In streaming services such as Netflix, Amazon Prime and Disney Hotstar; the government has previously pushed for a self-regulatory mechanism as already mentioned earlier and the backing that the government provided for such a change was that these companies formulated a self-regulation code that the Information & Broadcasting ministry rejected due to what it saw as conflict in interest in the advisory panel.
It was further mentioned that the code proposed by the OTTs prohibited content, including that which deliberately and maliciously disrespected the national emblem or national flag, any visual or story line that promotes child pornography, any content that maliciously intends to outrage religious sentiments, content that deliberately and maliciously promotes or encourages terrorism, and measures need to be taken to counter these problems.
What new OTT rules could mean for India’s internet?
The government decided to come up with this move after realizing that vast amount of content, ranging from news sites to videos to entertainment on the web, was under no regulation.

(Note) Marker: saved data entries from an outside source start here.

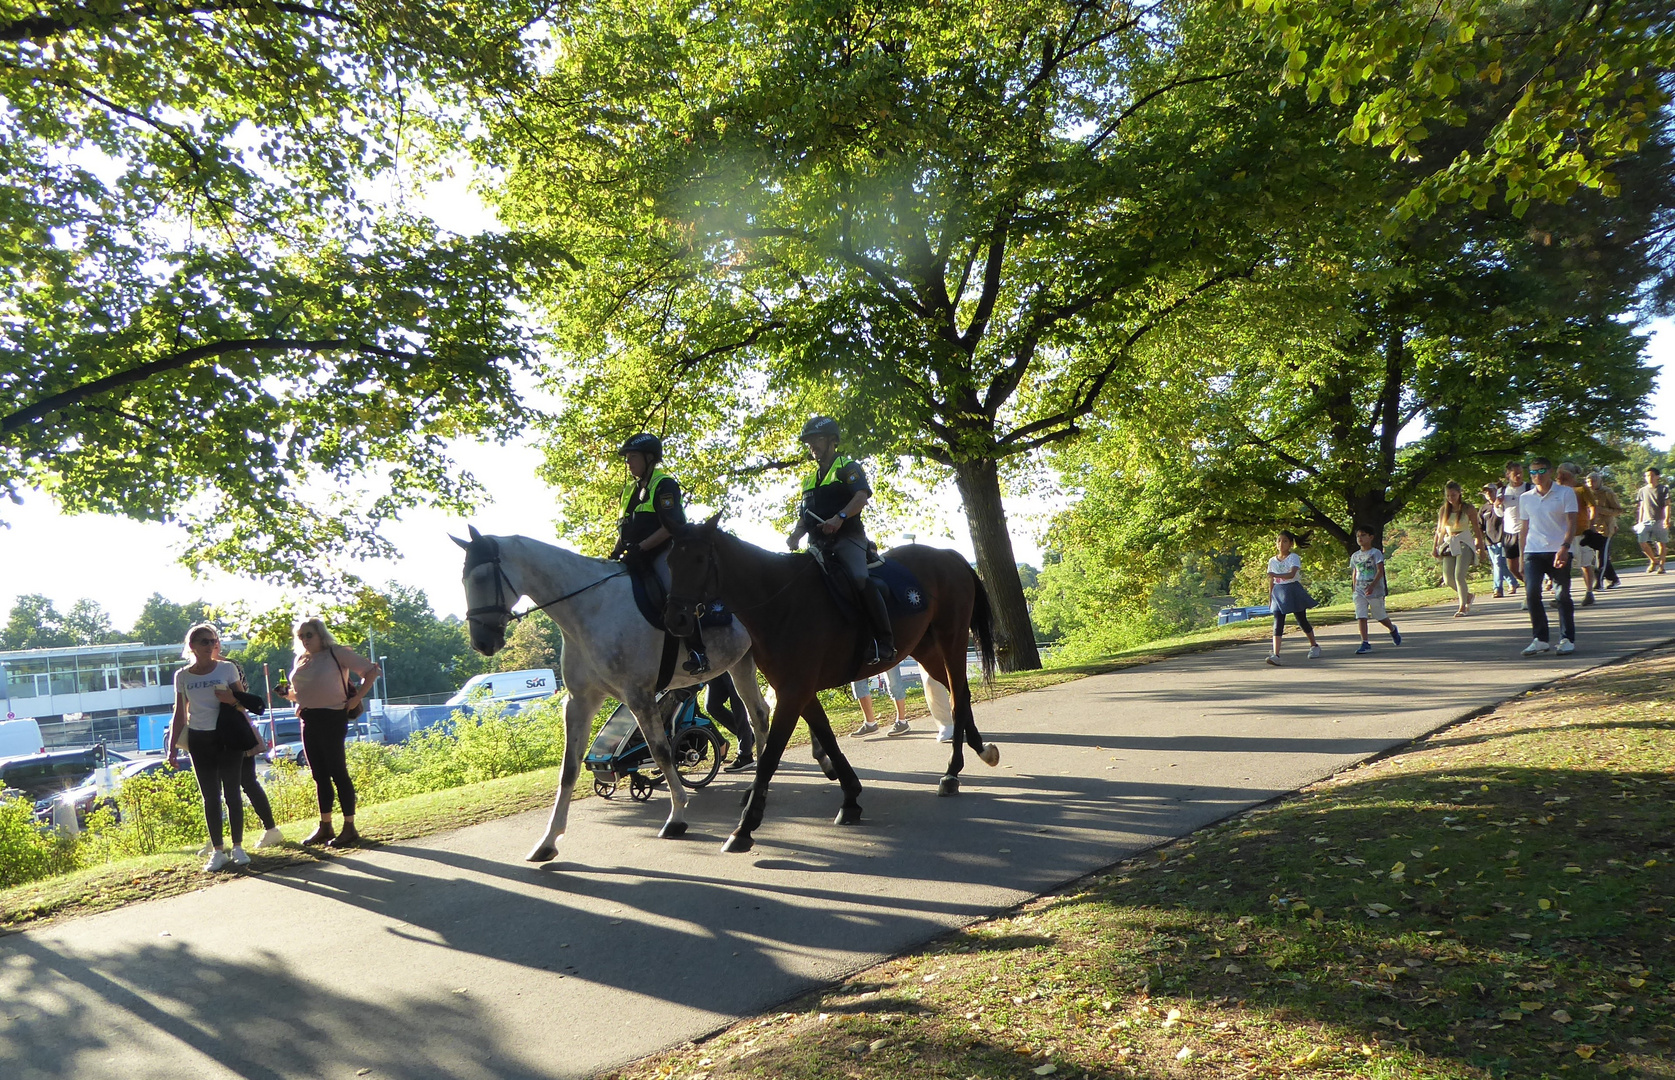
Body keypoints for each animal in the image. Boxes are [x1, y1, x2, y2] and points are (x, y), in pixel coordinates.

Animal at [663, 512, 991, 850]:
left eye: (700, 558)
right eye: (671, 561)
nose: (675, 619)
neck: (780, 601)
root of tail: (948, 556)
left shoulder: (794, 692)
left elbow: (771, 756)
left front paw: (744, 827)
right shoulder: (799, 690)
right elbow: (828, 738)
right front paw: (851, 798)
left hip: (952, 640)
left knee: (958, 697)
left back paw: (952, 773)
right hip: (925, 649)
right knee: (960, 694)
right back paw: (979, 750)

This was particularly because they were covered under the IT Act, which is more technical than content-based. And compared to this, other forms of media, all had some level of scrutiny.
This situation will change now, with the Information & Broadcasting ministry now getting the power to regulate the policies dictating, if needed, what should be shown or uploaded online and what should not be.
While the move is supported by many stating that the current move will ensure the limits on violations of the Programme Code by the OTT platforms which were so far unregulated and remained unscrutinized; many of them opposed the move by proposing that the current move will act as a curb on free media.
The further announcement stating that all digital news, audio, and visual content platforms (OTT) would now be under the jurisdiction of the Information & Broadcasting ministry, by the Government of India; came on 11th November, 2020.
In a notice, Cabinet Secretariat stated, “In exercise of powers conferred by clause (3) of Article 77 of the Constitution, the President hereby makes the following rules further to amend the Government of India (Allocation of Business) Rules, 1961, namely–These rules may be called the Government of India (Allocation of Business) Three Hundred and Fifty-Seventh Amendment Rules, 2020. They shall come into force at once.”
In the Government of India (Allocation of Business) Rules, 1961, in the second schedule, under the heading–‘Ministry of Information and Broadcasting (Soochana Aur Prasaran Mantralaya)’ after entry 22, the following sub-heading and entries shall be inserted, namely–Films and Audio-Visual programmes made available by online content providers.
Now content providers such as Netflix and Amazon Prime are under the ambit of Ministry of Information and Broadcasting, through an order. Online news portals have too been brought under it.